Dunoon Castle is a ruined castle located at Dunoon on the Cowal
peninsula in Argyll and Bute, Scotland. The castle sat upon a
cone-shaped hill of about 80 feet high, a volcanic plug.
The castle is first recorded in the thirteenth century. It may
have been constructed in the context of the Stewarts increasing
authority in Cowal. In 1333 Dunoon Castle was besieged and
taken by Edward Balliol, who surrendered it to Edward III of
England. An insurrection ensued, driving Baliol out of Scotland.

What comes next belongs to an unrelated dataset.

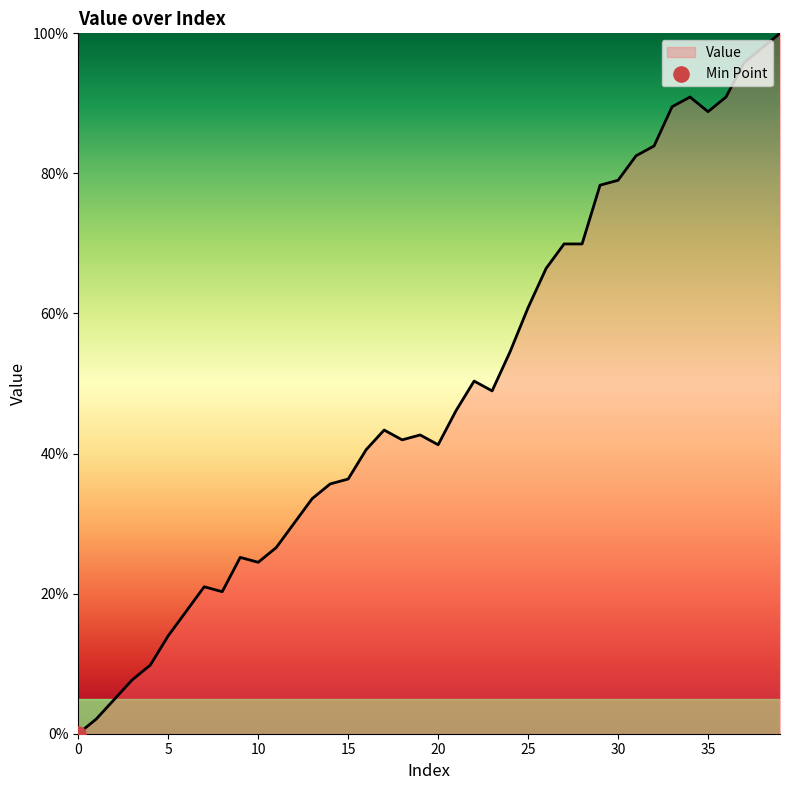

What is the difference between the maximum and minimum values?

100.0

Robert the Steward, later King Robert II of Scotland, arrived in
Cowal and, with the help of Colin Campbell of Lochow, retook the
castle.
By the 15th century it was a royal castle with the Campbells as
hereditary keepers.
In 1544 Dunoon Castle was besieged by Matthew Stewart, 4th Earl
of Lennox. Having eighteen ships and 800 soldiers provided by
Henry VIII of England, Lennox succeeded in taking the Castles of
Dunoon and Rothesay. Archibald Campbell, 4th Earl of Argyll, was
driven out, sustaining great loss.
In 1563, Mary, Queen of Scots stayed at the castle while
visiting her half-sister, Jean Stewart, Countess of Argyll, and
granted several charters during her visit.
In 1646 occurred the Dunoon Massacre in which the Campbells
slaughtered men, women, children, and infants of Clan Lamont.
After the restoration of the episcopacy under Charles II, Dunoon
became the residence of the bishops of Argyll for a time. The
castle was destroyed during the Earl of Argyll's rebellion
against James VII and II in 1685.
Very little remains of the castle's structure today.